No, I did not spell the title of this weeks article incorrectly. This is actually a story about wine tasting in the desert. You see, last week, my wife and I took a road trip to Laughlin Air Force Base, in Del Rio, Texas. Our son graduated from pilot training, and earned his pilot wings. I must say that driving from California to Texas, there isn't much change in the scenery. Once you hit Palm Springs, it's 1,200 miles of desert, Highway Patrol cars, and Border Patrol stops. So, to break up the drive, we stopped at a few wineries along the way.

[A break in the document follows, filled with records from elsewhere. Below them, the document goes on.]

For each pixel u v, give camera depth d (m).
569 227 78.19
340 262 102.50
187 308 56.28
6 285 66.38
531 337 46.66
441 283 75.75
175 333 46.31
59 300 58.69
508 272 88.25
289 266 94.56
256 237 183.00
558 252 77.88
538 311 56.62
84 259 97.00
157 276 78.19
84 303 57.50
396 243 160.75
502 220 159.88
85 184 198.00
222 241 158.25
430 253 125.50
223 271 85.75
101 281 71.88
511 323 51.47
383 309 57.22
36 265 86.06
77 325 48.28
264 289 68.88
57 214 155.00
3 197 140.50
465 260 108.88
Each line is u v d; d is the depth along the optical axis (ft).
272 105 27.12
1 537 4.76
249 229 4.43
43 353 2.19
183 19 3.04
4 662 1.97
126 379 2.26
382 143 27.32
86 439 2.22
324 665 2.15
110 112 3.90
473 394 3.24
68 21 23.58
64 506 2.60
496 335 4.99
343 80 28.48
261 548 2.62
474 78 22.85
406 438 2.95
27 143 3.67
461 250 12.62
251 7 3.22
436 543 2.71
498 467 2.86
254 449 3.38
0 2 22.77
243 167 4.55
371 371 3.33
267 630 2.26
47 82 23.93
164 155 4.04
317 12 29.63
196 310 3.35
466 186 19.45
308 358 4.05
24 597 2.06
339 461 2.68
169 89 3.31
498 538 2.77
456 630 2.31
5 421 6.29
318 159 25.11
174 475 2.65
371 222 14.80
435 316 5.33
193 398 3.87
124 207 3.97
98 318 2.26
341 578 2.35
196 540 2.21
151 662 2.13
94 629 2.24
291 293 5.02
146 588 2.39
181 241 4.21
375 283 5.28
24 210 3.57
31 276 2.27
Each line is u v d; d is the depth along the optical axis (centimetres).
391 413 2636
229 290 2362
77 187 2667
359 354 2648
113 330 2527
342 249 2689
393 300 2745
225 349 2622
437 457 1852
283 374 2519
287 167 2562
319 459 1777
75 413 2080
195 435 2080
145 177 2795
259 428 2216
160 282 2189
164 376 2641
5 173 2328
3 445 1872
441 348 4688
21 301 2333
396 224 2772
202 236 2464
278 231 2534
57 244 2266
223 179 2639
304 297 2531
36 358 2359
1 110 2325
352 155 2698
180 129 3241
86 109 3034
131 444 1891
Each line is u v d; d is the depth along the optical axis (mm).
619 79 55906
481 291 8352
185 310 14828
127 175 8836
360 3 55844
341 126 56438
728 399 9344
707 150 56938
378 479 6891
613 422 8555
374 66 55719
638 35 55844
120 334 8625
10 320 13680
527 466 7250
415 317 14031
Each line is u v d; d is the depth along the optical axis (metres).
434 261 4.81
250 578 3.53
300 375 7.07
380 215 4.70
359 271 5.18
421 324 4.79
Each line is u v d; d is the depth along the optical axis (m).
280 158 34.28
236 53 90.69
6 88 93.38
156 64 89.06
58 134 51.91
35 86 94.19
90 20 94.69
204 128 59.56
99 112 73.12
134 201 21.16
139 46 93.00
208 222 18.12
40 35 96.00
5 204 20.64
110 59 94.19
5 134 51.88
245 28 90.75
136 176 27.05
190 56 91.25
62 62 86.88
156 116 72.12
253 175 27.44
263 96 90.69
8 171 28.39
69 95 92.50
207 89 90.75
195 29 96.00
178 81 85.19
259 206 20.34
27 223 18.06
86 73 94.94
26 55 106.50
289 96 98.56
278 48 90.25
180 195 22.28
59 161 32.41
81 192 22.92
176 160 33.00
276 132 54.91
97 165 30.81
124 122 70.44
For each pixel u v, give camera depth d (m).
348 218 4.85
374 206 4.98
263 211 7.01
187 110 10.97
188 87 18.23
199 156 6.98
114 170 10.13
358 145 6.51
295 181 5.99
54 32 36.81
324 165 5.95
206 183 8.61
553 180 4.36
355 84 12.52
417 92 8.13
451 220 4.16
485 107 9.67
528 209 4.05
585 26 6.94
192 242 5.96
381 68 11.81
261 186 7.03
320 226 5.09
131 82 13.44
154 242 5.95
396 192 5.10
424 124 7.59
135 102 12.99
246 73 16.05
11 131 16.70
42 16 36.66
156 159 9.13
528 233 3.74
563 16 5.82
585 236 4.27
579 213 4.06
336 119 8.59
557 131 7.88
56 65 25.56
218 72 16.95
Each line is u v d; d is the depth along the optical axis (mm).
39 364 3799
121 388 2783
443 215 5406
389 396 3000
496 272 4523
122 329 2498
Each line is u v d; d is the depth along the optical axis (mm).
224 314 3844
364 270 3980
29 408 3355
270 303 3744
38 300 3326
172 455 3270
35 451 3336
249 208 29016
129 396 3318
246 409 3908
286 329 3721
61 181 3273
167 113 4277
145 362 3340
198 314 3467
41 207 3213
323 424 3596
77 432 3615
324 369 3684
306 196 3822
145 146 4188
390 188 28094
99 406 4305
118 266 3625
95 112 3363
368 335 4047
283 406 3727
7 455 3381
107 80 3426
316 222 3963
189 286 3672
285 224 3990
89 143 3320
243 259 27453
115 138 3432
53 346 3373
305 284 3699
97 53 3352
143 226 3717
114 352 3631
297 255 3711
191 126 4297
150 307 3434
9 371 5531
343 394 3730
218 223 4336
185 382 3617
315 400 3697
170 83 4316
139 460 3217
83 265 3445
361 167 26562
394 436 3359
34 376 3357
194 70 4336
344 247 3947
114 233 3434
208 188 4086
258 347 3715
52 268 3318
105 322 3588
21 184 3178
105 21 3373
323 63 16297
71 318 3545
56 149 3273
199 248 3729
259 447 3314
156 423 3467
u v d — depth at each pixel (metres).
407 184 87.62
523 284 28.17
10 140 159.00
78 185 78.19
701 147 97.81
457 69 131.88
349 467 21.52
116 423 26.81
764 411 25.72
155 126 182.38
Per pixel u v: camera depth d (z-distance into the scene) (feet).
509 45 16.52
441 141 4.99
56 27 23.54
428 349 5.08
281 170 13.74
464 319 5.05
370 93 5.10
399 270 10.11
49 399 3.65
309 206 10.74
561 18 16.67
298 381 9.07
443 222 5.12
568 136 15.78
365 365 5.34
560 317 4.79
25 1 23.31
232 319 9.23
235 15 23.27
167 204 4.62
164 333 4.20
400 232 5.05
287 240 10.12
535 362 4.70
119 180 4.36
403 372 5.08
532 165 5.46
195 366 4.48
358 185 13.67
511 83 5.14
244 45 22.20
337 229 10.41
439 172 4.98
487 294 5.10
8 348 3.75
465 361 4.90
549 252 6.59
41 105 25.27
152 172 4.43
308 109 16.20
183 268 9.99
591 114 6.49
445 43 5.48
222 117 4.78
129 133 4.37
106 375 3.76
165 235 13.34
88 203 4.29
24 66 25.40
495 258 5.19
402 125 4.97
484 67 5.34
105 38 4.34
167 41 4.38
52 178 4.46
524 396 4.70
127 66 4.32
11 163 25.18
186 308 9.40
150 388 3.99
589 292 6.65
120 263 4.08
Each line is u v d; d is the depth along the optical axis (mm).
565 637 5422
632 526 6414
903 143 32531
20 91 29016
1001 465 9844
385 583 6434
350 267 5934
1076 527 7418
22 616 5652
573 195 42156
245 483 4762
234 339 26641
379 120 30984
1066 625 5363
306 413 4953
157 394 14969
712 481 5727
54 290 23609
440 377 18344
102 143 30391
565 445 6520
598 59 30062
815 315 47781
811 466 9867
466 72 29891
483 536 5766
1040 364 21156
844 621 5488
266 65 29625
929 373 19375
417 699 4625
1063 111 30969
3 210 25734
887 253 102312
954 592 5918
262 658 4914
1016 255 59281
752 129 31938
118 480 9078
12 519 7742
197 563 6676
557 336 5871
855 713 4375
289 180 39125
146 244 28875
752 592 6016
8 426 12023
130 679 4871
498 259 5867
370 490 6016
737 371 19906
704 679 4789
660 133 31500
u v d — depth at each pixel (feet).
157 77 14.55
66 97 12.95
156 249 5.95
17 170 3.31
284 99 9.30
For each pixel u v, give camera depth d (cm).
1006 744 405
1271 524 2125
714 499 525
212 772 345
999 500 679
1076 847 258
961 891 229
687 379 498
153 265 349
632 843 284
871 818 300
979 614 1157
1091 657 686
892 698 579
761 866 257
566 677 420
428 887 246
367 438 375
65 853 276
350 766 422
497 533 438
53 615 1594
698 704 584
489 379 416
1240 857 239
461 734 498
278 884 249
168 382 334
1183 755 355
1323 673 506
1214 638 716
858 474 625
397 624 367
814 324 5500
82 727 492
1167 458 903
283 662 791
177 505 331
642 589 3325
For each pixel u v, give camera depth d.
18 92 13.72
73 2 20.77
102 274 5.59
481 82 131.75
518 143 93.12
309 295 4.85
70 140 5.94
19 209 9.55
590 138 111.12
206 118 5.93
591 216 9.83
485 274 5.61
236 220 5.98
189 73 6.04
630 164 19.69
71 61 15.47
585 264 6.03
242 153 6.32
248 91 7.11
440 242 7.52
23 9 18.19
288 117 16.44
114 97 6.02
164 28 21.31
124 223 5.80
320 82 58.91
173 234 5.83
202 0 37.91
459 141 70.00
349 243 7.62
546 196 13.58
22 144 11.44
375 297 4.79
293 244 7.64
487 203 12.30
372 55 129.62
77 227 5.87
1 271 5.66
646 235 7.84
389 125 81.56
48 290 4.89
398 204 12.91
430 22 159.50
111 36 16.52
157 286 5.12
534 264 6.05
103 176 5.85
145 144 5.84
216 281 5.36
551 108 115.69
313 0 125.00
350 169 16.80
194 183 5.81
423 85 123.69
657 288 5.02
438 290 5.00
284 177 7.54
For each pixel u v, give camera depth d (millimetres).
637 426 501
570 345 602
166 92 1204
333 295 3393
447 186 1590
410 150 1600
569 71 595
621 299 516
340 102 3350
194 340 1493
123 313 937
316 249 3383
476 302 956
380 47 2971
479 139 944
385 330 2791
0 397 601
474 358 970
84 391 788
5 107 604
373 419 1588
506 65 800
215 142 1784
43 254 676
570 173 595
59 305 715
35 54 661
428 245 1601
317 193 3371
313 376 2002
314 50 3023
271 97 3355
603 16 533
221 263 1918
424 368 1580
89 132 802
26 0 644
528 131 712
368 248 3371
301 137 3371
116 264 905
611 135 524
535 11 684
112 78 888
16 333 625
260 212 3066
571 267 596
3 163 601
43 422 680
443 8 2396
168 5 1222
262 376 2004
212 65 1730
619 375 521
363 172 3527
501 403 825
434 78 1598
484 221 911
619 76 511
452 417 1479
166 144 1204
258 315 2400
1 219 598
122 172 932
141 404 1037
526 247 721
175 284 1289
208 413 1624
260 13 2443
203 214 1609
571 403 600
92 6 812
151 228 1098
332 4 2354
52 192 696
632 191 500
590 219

Our first wine stop was in Willcox, Arizona. We drove through the town, saw some winery signs, but soon discovered that Mondays are not the prime day for wine tasting in the town of Willcox. Most were closed. As we headed out of town, we made one more attempt and stopped at Coronado Vineyards
. While it was over 100 degrees outside, the tasting room and gift shop were pleasantly cool. Only two other people were in the tasting room, and for $6, we tasted 12 of the 20 wines they were pouring. Coronado Vineyards serves wines from their own vineyard, as well as wines from St Clair Wines and Pillsbury Wine Company. Coronado Vineyards has been around for just under 5 years, and is located at about 4,000 feet in elevation. It's amazing that grapes can grow in this heat, but I was told that they have very cool nights (for Arizona), and the vines do go dormant in the winter. Our host told us that last winter, they even fell to 5 degrees below zero. The wines ranged from sweet to dry, and from white to rose and red. Their tasting room is adjacent to the gift shop, and a large dining room. We were told they offer wine pairing dinners on certain weekends, and they get large turnouts. Those of you who follow my articles know that I don't rate wines, or evaluate tasting notes (I think tasting is a personal experience, and only you can decide if you like the wine you are tasting), but I will tell you that I purchased their newest releases: Voodoux (Chenin Blanc / French Colombard) and Two Heads Red (Cabernet Sauvignon / Sangioveseis), as well as a bottle of St Clair Tawny Port. Prices ranged from $10 to $17, and $26 for the port which is packaged in a ceramic bottle.
|Luna Rossa Winery|
At the suggestion of our host at Coronado Vineyards, we next stopped in the town of Deming, New Mexico. By this time, the temperature was well over 100 degrees outside. We found Luna Rossa Winery
along the south side of Interstate 10. It was late in the afternoon, and we still needed to get to El Paso Texas, but had to stop. We were the only people in the tasting room, and our host was the sister-in-law of the winemaker. The large tasting room and gift shop are an extension of the winery. We hadn't had anything to eat in a while, so we were invited to bring in our cheese and crackers, and sit right there at the counter, and taste wine and eat cheese in the air conditioned building. The conversation turned to the vineyards. I had mentioned that the only other New Mexico wine I had tried was Gruet Sparkling Wine, and we were told that Gruet sources their Chardonnay grapes from the vineyards located just behind the building. What was really interesting was all the Italian grape varieties they were producing. As it turns out, the winemaker/owner is from Fruili, in Northern Italy. I bought some of their gold medal winning Nini (a blend of Dolcetto, Nebbiolo, Barbera, Sangiovese and Refosco).
|Val Verde Winery|
After arriving in Del Rio, Texas, our son took us to the Val Verde Winery
(the oldest winery in Texas). We were offered a brief tour, and history review of the winery before moving into the small tasting room. I had tried one Val Verde wine before, their Lenior (also known as Black Spanish). We were offered a small taste of each of their 10 wines. Tastings cost (with tax) $6.47 per person. We purchased their Sierra Madre (a blend of Cabernet, Tempranillo, and Sangiovese), then wandered through the small vineyard, located just behind the winery. The location of the winery is in one of the nicest areas we saw in Del Rio. Lots of history here, and worth the stop.
|St. Clair Winery|
Lastly, on our way back to California, we made a quick stop at the largest winery in New Mexico: St. Clair Winery
. We pulled up to the large grassy area in front of the main building and walked into a large gift shop and tasting room. Here, we encountered the most people we had seen at any winery on our trip. We were offered a free tasting of a few wines of our choice, and ended up purchasing the D.H. Lescombes Syrah (the namesake of the winemaker). St. Clair is producing over 85,000 cases of 30 different varieties under the St Clair, D.H. Lescombes, and Blue Teal names.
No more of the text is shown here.